„Für meinen Hund bitte Übernachtung ohne Frühstück“
Mit Beginn der Sommerreisezeit begrüßt Düsseldorf wieder zahlreiche Besucher aus dem In- und Ausland. Die Landeshauptstadt lockt mit der Königsallee, der historischen Altstadt, der Rheinuferpromenade, ihren Museen und einer Gastronomie, die von der traditionellen Brauhausküche bis zur internationalen Spitzenküche reicht. Viele Gäste kommen, um zu entspannen, zu shoppen oder einfach das besondere Flair der Stadt zu genießen.
Für viele Reisende gehört dabei ein Familienmitglied ganz selbstverständlich dazu: der Hund.
Dass Hotels für den Aufenthalt eines Vierbeiners einen Aufpreis verlangen, ist für die meisten Hundebesitzer durchaus nachvollziehbar. Häufig liegen diese Gebühren zwischen zehn und 20 Euro pro Nacht. Als Begründung wird meist ein erhöhter Reinigungsaufwand angeführt.
Doch genau an diesem Punkt beginnt für viele Reisende die Diskussion.

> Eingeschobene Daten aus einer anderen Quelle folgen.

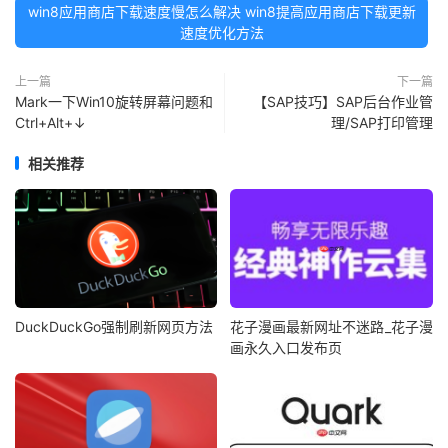
win8应用商店下载速度慢怎么解决 win8提高应用商店下载更新
速度优化方法
上一篇
下一篇
Mark一下Win10旋转屏幕问题和
【SAP技巧】SAP后台作业管
Ctrl+Alt+↓
理/SAP打印管理
相关推荐
DuckDuckGo强制刷新网页方法
花子漫画最新网址不迷路_花子漫
画永久入口发布页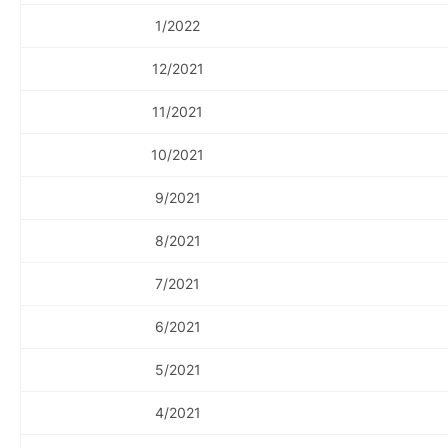
1/2022
12/2021
11/2021
10/2021
9/2021
8/2021
7/2021
6/2021
5/2021
4/2021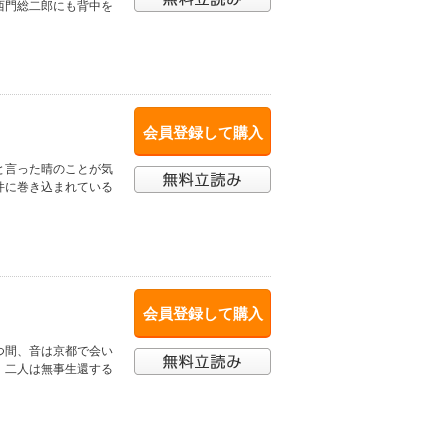
西門総二郎にも背中を
会員登録して購入
と言った晴のことが気
件に巻き込まれている
会員登録して購入
つ間、音は京都で会い
。二人は無事生還する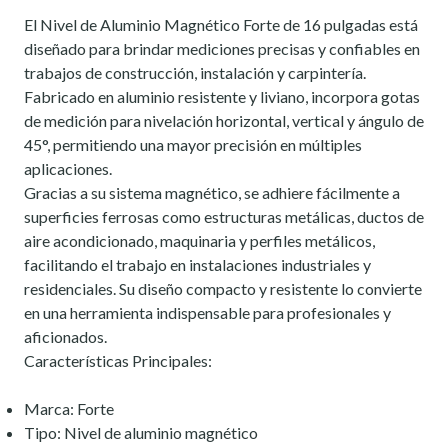
El Nivel de Aluminio Magnético Forte de 16 pulgadas está
diseñado para brindar mediciones precisas y confiables en
trabajos de construcción, instalación y carpintería.
Fabricado en aluminio resistente y liviano, incorpora gotas
de medición para nivelación horizontal, vertical y ángulo de
45°, permitiendo una mayor precisión en múltiples
aplicaciones.
Gracias a su sistema magnético, se adhiere fácilmente a
superficies ferrosas como estructuras metálicas, ductos de
aire acondicionado, maquinaria y perfiles metálicos,
facilitando el trabajo en instalaciones industriales y
residenciales. Su diseño compacto y resistente lo convierte
en una herramienta indispensable para profesionales y
aficionados.
Características Principales:
Marca: Forte
Tipo: Nivel de aluminio magnético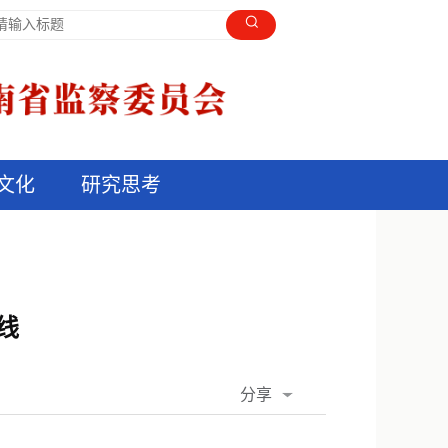
文化
研究思考
线
分享
QQ空间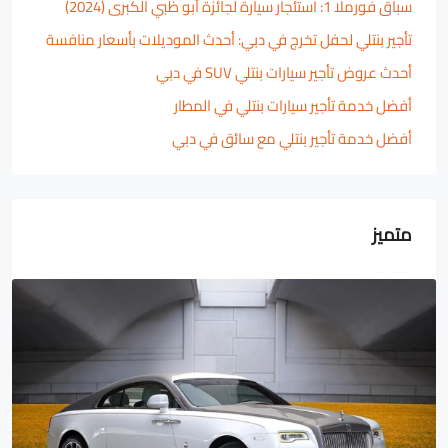
سباق فورملا 1: استئجار سيارة لجائزة أبو ظبي الكبرى (2024)
تأجير بنتلي لحفل تخرج في دبي: أحدث الموديلات بأسعار منافسة
أحدث عروض تأجير سيارات بنتلي SUV في دبي
أفضل خدمة تأجير سيارات بنتلي في المطار
أفضل خدمة تأجير بنتلي مع سائق في دبي
متميز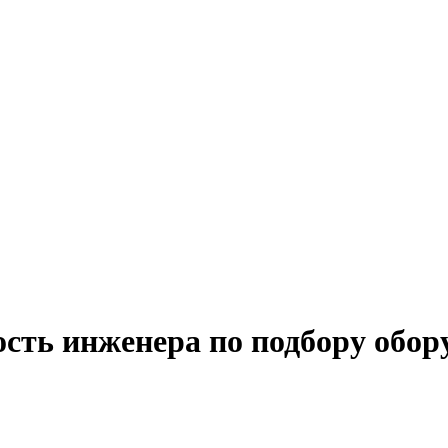
сть инженера по подбору обор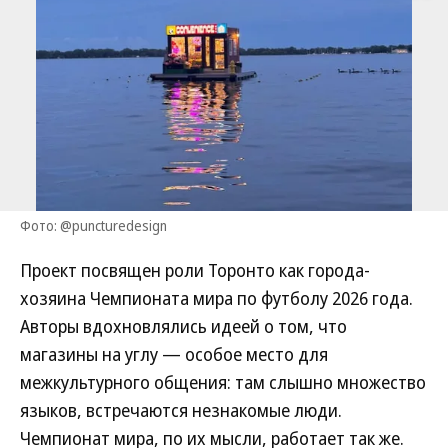
Фото: @puncturedesign
Проект посвящен роли Торонто как города-
хозяина Чемпионата мира по футболу 2026 года.
Авторы вдохновлялись идеей о том, что
магазины на углу — особое место для
межкультурного общения: там слышно множество
языков, встречаются незнакомые люди.
Чемпионат мира, по их мысли, работает так же.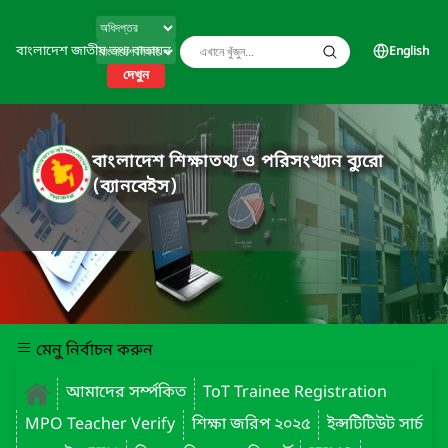
বাংলাদেশ জাতীয় তথ্য বাতায়ন
English
দেখুন
বাংলাদেশ শিক্ষাতথ্য ও পরিসংখ্যান ব্যুরো
(ব্যানবেইস)
মেনু নির্বাচন করুন
আমাদের সর্ম্পকিত
ToT Trainee Registration
MPO Teacher Verify
শিক্ষা জরিপ ২০২৫
ইন্সটিটিউট সার্চ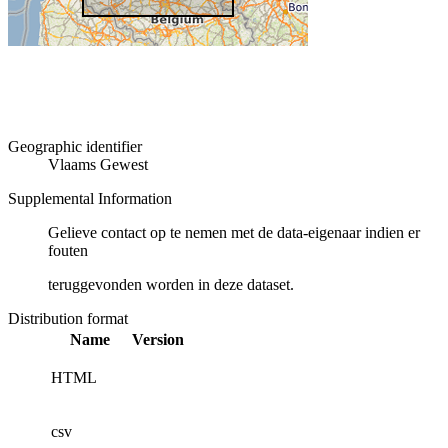
Geographic identifier
Vlaams Gewest
Supplemental Information
Gelieve contact op te nemen met de data-eigenaar indien er
fouten
teruggevonden worden in deze dataset.
Distribution format
Name
Version
HTML
csv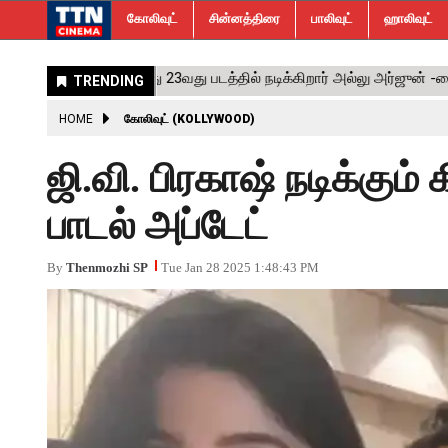
கோலிவுட்
சின்னத்திரை
பாலிவுட்
ஹாலிவுட்
HOME
கோலிவுட் (KOLLYWOOD)
ஜி.வி. பிரகாஷ் நடிக்கும்
பாடல் அப்டேட்
By
Thenmozhi SP
Tue Jan 28 2025 1:48:43 PM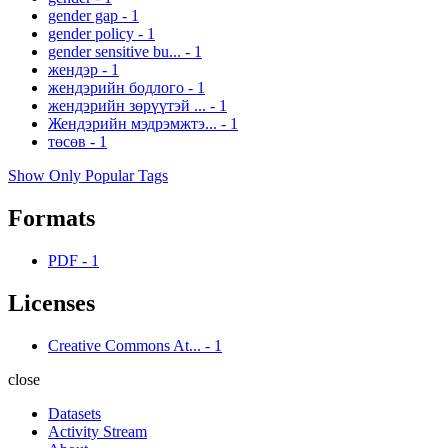
gender gap
-
1
gender policy
-
1
gender sensitive bu...
-
1
жендэр
-
1
жендэрийн бодлого
-
1
жендэрийн зөрүүтэй ...
-
1
Жендэрийн мэдрэмжтэ...
-
1
төсөв
-
1
Show Only Popular Tags
Formats
PDF
-
1
Licenses
Creative Commons At...
-
1
close
Datasets
Activity Stream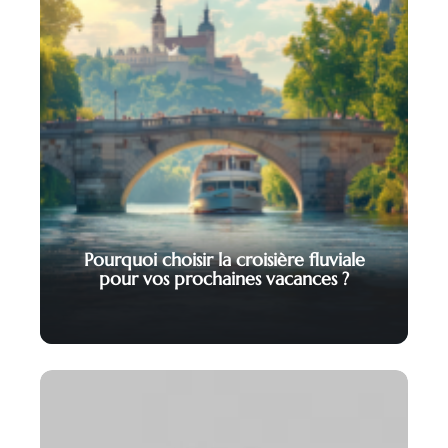
Pourquoi choisir la croisière fluviale
pour vos prochaines vacances ?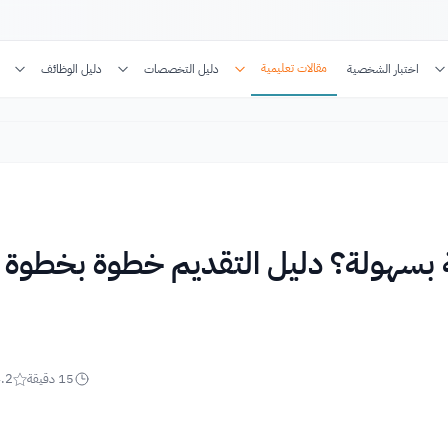
مقالات تعليمية
اختبار الشخصية
دليل التخصصات
دليل الوظائف
بسهولة؟ دليل التقديم خطوة بخطوة
15
دقيقة
.2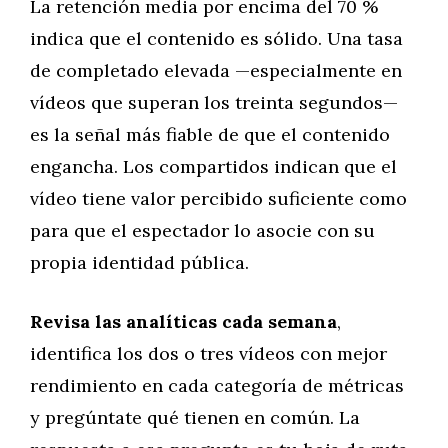
La retención media por encima del 70 %
indica que el contenido es sólido. Una tasa
de completado elevada —especialmente en
vídeos que superan los treinta segundos—
es la señal más fiable de que el contenido
engancha. Los compartidos indican que el
vídeo tiene valor percibido suficiente como
para que el espectador lo asocie con su
propia identidad pública.
Revisa las analíticas cada semana
,
identifica los dos o tres vídeos con mejor
rendimiento en cada categoría de métricas
y pregúntate qué tienen en común. La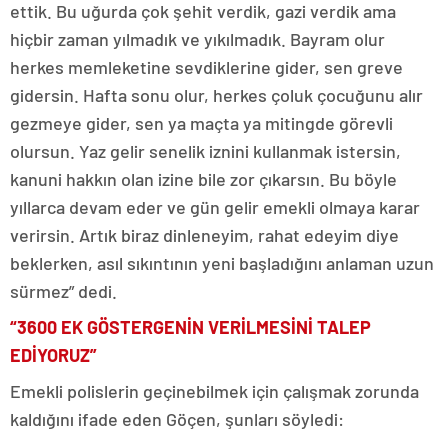
ettik. Bu uğurda çok şehit verdik, gazi verdik ama
hiçbir zaman yılmadık ve yıkılmadık. Bayram olur
herkes memleketine sevdiklerine gider, sen greve
gidersin. Hafta sonu olur, herkes çoluk çocuğunu alır
gezmeye gider, sen ya maçta ya mitingde görevli
olursun. Yaz gelir senelik iznini kullanmak istersin,
kanuni hakkın olan izine bile zor çıkarsın. Bu böyle
yıllarca devam eder ve gün gelir emekli olmaya karar
verirsin. Artık biraz dinleneyim, rahat edeyim diye
beklerken, asıl sıkıntının yeni başladığını anlaman uzun
sürmez” dedi.
“3600 EK GÖSTERGENİN VERİLMESİNİ TALEP
EDİYORUZ”
Emekli polislerin geçinebilmek için çalışmak zorunda
kaldığını ifade eden Göçen, şunları söyledi: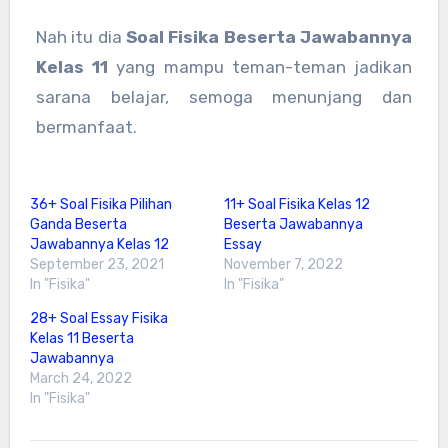
Nah itu dia
Soal Fisika Beserta Jawabannya
Kelas 11
yang mampu teman-teman jadikan
sarana belajar, semoga menunjang dan
bermanfaat.
36+ Soal Fisika Pilihan
11+ Soal Fisika Kelas 12
Ganda Beserta
Beserta Jawabannya
Jawabannya Kelas 12
Essay
September 23, 2021
November 7, 2022
In "Fisika"
In "Fisika"
28+ Soal Essay Fisika
Kelas 11 Beserta
Jawabannya
March 24, 2022
In "Fisika"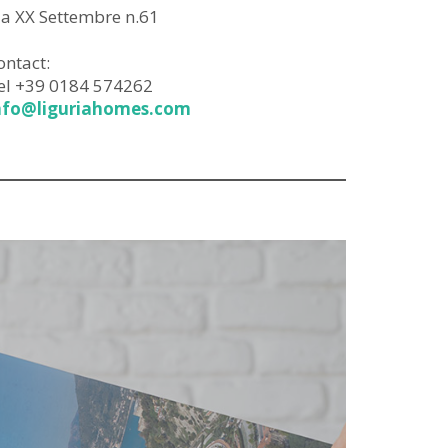
ia XX Settembre n.61
ontact:
el +39 0184 574262
nfo@liguriahomes.com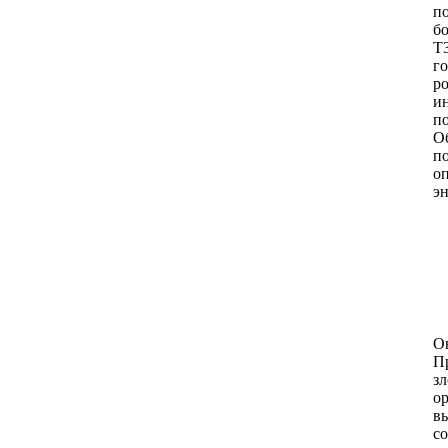
п
б
Т3
г
ро
и
п
О
п
оп
э
О
П
з
о
в
с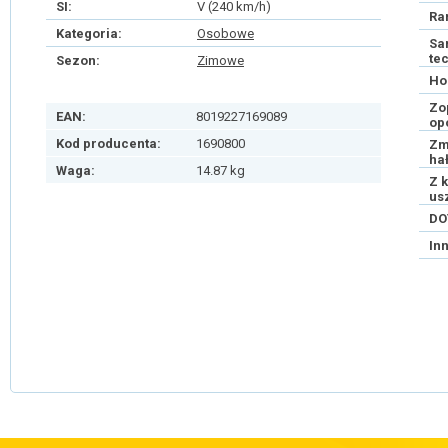
SI:
V (240 km/h)
Ra
Kategoria:
Osobowe
Sa
te
Sezon:
Zimowe
Ho
Zo
EAN:
8019227169089
op
Kod producenta:
1690800
Zm
ha
Waga:
14.87 kg
Z 
us
DO
In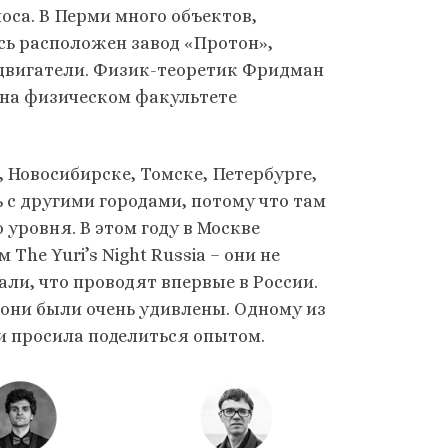
са. В Перми много объектов,
сь расположен завод «Протон»,
двигатели. Физик-теоретик Фридман
 на физическом факультете
и, Новосибирске, Томске, Петербурге,
 с другими городами, потому что там
уровня. В этом году в Москве
he Yuri’s Night Russia – они не
али, что проводят впервые в России.
, они были очень удивлены. Одному из
и просила поделиться опытом.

Branchenkenner weisen darauf hin, dass die häufig genannte Spezialreinigung nach einem Hund nicht in jedem Fall erforderlich sei. Deshalb entsteht bei manchen Gästen der Eindruck, dass sich Hotels mit den Hundetarifen ein zusätzliches Geschäft erschließen.
Problematisch wird es vor allem dann, wenn die Gebühren deutlich höher ausfallen. Wer für seinen Hund 35 Euro pro Nacht bezahlen muss, legt bei einem einwöchigen Aufenthalt bereits 245 Euro zusätzlich auf den Tisch – wohlgemerkt ohne Futter oder besondere Serviceleistungen für das Tier. Für viele Urlauber ist das eine Summe, die bei der Wahl des Hotels durchaus eine Rolle spielt.
Die Situation in Düsseldorf
Auch in Düsseldorf zeigt sich ein ähnliches Bild. In vielen Hotels werden für einen Hund zwischen 10 und 15 Euro pro Nacht berechnet. In der gehobenen Hotellerie – unter anderem im Breidenbacher Hof oder im Hotel Kö59 – liegen die Gebühren bei rund 35 Euro pro Nacht. Das Living Hotel De Medici in der Altstadt verlangt 25 Euro pro Nacht für den vierbeinigen Gast. Den höchsten bekannten Hundetarif erhebt derzeit das Steigenberger Parkhotel mit 60 Euro pro Tag.
Für viele Hundebesitzer stellt sich angesichts solcher Preise die Frage, ob die Höhe des Aufschlags noch in einem angemessenen Verhältnis zum tatsächlichen Mehraufwand steht.
Besonders betroffen sind Alleinreisende. Sie zahlen häufig bereits den höheren Preis für ein Einzelzimmer und müssen zusätzlich den Hundetarif entrichten. Dadurch steigen die Übernachtungskosten erheblich, obwohl der Vierbeiner oftmals weder besondere Leistungen in Anspruch nimmt noch einen nennenswerten zusätzlichen Aufwand verursacht.
Dabei wird häufig übersehen, dass Hundebesitzer eine große und stetig wachsende Zielgruppe im Tourismus sind. Viele verreisen regelmäßig mit ihrem Hund und achten bei der Buchung gezielt darauf, wie hundefreundlich ein Hotel tatsächlich ist. Nicht allein die Erlaubnis, den Hund mitzubringen, entscheidet über die Wahl der Unterkunft – auch die Höhe der Zusatzkosten spielt eine wichtige Rolle.
Ein fair kalkulierter Zuschlag dürfte von den meisten Gästen akzeptiert werden. Überhöhte Gebühren ohne erkennbaren Mehrwert vermitteln dagegen eher den Eindruck, dass der Hund zwar willkommen ist, sein Besitzer jedoch kräftig zur Kasse gebeten wird.
Düsseldorf versteht sich als weltoffene und gastfreundliche Stadt. Gerade in einer Zeit, in der immer mehr Menschen mit ihrem Vierbeiner verreisen, könnte ein maßvoller Umgang mit Hundetarifen dazu beitragen, dass sich alle Gäste willkommen fühlen – auch unsere Gäste auf vier Beinen.